Over 100 women police officers have been rehired in Afghanistan’s Badakhshan province, as a ray of hope for women amid the grave challenges of human rights violations in the Taliban-led country.
According to local media, the officials of the Badakhshan Police Command said, “More than one hundred female police officers have been rehired and the majority of these female police officers had previously served in the previous administration.”.
“We have about 20 to 25 officers and lieutenants and 70 to 80 female soldiers,” said Badakhshan Police Commander Abdulhaq Abu Omer, as quoted by local media.
In this province, female police officers are in charge of conducting house-to-house inspections and searching women.
“As criminal department officers, we go when there is a criminal act and enter the house,” Khaleda, a police officer, said.
“We search the house and we arrest the women and hand them over to the criminal department,” said Gol Jan, a policewoman, reported local media.
Ever since the Taliban took over Afghanistan, the plight of Afghan women has continued to be deplorable in the country.
Contrary to the Taliban’s claims, girls were stopped from going to school beyond sixth grade on March 23 and a decree against the women’s dress code was issued after a month.

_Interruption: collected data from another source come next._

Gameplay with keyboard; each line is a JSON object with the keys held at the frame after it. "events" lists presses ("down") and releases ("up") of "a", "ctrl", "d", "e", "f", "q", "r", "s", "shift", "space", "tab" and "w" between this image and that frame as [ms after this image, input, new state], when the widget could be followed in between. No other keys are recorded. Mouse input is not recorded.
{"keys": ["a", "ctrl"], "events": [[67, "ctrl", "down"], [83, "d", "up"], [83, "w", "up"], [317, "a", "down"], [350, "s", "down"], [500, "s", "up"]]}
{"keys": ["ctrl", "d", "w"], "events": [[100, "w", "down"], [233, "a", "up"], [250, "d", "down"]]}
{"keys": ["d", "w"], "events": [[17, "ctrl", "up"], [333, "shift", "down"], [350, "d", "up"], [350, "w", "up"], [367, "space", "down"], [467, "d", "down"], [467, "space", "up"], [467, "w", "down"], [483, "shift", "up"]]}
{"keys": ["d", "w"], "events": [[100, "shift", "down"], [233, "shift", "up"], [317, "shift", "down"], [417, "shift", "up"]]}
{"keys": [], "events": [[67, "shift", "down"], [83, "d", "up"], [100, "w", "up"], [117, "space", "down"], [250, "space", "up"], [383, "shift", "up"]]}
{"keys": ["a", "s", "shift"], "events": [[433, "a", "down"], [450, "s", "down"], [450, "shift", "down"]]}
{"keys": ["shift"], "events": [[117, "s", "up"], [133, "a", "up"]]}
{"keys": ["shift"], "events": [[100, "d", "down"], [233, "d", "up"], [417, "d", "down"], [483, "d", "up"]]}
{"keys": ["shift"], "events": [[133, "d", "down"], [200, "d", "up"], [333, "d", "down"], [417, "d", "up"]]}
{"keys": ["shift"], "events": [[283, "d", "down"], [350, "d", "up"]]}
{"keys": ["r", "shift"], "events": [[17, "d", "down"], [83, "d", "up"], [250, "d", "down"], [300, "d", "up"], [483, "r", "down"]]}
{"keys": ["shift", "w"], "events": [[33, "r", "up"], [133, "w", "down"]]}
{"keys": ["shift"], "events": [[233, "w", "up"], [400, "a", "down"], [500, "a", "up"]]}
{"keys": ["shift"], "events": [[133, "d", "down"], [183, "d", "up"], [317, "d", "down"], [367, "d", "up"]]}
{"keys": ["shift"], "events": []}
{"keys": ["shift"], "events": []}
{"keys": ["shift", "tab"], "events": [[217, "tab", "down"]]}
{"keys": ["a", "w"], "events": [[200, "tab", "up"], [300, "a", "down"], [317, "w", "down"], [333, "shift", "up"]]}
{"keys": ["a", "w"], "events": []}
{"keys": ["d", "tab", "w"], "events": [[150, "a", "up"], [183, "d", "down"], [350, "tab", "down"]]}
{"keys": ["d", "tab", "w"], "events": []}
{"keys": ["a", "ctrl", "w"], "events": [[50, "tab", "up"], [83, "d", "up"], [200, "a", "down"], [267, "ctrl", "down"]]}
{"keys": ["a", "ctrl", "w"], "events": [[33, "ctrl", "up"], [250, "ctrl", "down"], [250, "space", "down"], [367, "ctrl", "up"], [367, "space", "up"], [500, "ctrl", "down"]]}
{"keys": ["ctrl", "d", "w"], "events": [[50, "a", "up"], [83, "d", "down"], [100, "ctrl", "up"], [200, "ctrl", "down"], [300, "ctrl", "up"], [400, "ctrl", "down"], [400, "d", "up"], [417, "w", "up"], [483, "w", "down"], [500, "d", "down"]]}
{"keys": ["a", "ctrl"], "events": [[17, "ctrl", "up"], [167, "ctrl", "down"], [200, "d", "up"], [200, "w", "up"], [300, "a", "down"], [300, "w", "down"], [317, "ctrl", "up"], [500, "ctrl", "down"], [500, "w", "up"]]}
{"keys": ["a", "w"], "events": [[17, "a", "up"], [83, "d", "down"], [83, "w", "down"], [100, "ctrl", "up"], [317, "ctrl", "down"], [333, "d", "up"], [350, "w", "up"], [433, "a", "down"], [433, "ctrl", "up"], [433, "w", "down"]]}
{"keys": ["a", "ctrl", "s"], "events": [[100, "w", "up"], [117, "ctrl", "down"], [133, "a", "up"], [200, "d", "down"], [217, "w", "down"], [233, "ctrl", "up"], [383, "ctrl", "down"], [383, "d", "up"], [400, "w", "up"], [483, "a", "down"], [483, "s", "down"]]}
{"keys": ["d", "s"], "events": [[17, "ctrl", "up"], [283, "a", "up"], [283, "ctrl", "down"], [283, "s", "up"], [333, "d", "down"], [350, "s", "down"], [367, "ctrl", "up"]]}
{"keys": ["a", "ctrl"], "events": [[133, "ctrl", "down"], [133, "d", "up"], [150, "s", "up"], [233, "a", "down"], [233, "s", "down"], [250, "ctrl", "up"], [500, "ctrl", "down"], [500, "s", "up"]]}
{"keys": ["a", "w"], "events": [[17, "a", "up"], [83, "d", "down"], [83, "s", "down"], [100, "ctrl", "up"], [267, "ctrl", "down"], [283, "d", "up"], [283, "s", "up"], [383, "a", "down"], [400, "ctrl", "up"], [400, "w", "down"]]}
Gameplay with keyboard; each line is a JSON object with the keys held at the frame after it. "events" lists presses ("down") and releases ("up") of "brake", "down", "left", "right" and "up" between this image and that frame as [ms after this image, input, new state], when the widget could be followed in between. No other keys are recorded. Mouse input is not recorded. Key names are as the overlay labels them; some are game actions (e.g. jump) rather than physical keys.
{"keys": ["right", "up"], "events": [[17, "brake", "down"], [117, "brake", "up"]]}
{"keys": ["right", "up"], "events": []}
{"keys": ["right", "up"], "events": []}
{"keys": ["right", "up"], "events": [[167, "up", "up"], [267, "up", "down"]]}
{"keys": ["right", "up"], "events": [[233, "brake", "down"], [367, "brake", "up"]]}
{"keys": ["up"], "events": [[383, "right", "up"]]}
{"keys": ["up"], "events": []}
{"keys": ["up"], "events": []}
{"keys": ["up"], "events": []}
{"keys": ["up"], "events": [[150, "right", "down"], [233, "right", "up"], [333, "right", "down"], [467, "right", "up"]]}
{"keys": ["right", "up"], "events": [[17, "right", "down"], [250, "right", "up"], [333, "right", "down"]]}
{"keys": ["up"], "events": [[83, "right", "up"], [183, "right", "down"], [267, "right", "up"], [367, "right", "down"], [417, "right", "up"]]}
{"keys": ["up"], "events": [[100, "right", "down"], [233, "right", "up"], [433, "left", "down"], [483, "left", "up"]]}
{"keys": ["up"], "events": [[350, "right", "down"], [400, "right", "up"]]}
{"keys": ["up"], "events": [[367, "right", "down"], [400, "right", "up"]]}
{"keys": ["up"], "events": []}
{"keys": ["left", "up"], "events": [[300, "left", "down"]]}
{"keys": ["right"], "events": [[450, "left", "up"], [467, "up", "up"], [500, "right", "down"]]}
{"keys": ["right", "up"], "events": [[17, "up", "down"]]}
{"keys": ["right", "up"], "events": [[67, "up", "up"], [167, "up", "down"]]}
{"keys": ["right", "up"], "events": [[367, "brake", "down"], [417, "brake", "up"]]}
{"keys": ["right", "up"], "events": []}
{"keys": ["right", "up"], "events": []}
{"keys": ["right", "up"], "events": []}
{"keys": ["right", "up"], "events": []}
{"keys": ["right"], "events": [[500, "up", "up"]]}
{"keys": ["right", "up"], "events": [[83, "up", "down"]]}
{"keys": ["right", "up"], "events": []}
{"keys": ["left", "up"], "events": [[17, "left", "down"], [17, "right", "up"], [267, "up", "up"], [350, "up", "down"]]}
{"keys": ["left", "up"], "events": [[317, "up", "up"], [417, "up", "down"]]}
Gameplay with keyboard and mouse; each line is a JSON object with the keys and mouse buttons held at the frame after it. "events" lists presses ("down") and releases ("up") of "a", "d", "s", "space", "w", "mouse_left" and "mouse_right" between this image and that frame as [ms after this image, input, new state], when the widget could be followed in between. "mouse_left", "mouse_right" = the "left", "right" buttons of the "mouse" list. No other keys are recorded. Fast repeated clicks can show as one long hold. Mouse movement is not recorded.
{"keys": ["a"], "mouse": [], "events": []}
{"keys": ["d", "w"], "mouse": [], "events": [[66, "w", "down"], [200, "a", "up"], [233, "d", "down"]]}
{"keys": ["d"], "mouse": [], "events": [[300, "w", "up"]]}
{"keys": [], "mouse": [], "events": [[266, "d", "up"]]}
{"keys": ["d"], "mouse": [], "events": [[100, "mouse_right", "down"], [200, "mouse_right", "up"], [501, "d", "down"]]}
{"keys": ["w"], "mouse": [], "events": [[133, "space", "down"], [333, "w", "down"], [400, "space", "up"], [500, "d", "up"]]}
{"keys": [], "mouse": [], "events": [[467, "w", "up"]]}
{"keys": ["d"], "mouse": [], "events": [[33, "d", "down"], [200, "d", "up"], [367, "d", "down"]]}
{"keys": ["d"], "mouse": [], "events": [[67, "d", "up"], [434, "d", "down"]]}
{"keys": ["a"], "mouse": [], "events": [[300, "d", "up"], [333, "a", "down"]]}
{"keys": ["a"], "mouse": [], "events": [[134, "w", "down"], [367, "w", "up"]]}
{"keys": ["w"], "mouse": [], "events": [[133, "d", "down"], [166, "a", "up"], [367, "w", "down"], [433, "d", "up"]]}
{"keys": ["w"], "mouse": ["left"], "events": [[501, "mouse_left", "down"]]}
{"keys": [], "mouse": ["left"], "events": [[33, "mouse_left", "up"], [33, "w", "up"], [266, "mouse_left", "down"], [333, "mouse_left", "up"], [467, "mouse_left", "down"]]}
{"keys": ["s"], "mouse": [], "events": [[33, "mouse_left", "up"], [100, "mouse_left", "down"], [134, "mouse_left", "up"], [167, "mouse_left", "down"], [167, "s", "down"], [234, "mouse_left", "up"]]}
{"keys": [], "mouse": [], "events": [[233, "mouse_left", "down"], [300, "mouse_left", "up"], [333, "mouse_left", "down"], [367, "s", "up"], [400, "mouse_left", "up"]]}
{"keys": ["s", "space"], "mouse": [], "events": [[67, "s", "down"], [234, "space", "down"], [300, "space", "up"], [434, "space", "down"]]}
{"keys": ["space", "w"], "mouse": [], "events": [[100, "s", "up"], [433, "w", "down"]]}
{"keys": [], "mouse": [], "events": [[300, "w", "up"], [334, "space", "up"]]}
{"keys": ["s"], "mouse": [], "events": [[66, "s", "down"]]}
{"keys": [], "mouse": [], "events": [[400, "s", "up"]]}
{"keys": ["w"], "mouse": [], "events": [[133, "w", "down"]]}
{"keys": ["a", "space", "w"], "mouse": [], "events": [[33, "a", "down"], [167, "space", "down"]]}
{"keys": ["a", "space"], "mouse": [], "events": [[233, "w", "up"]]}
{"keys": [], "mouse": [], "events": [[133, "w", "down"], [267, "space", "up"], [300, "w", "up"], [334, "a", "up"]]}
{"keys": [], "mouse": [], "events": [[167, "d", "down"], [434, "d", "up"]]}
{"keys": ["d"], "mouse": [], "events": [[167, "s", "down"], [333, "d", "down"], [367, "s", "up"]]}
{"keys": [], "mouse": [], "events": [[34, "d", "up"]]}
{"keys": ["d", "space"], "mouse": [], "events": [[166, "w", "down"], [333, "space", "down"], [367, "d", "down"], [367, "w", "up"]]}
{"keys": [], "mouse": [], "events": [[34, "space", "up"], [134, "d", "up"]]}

There are restrictions on movement, education and freedom of expression of women posing a threat to their survival. Not only this, the lack of female healthcare workers has prevented the women from accessing basic medical facilities, and the international donors, who fund 90 per cent of health clinics, are hesitant to send money because of their fear of the funds being misused.
Around 80 per cent of women working in the media have lost their jobs, and almost 18 million women in the country are struggling for health, education and social rights. Many women, particularly those who worked in security agencies, lost their jobs after the Islamic Emirate was re-established.
The United Nations Assistance Mission in Afghanistan (UNAMA) released a report the previous month, outlining the human rights situation in Afghanistan since the Taliban takeover.
The report summarized UNAMA’s findings with regards to the protection of civilians, extrajudicial killings, torture and ill-treatment, arbitrary arrests and detentions, the rights of women and girls in Afghanistan, fundamental freedoms and the situation in places of detention.
Amid this, the rehiring of women officers comes as a ray of hope for the women facing several severe challenges in the country. Some female police forces urged the Islamic Emirate to allow more women to work in government institutions.
“We ask the Islamic Emirate to let all the women return to their jobs,” said Mashoqa, a police officer.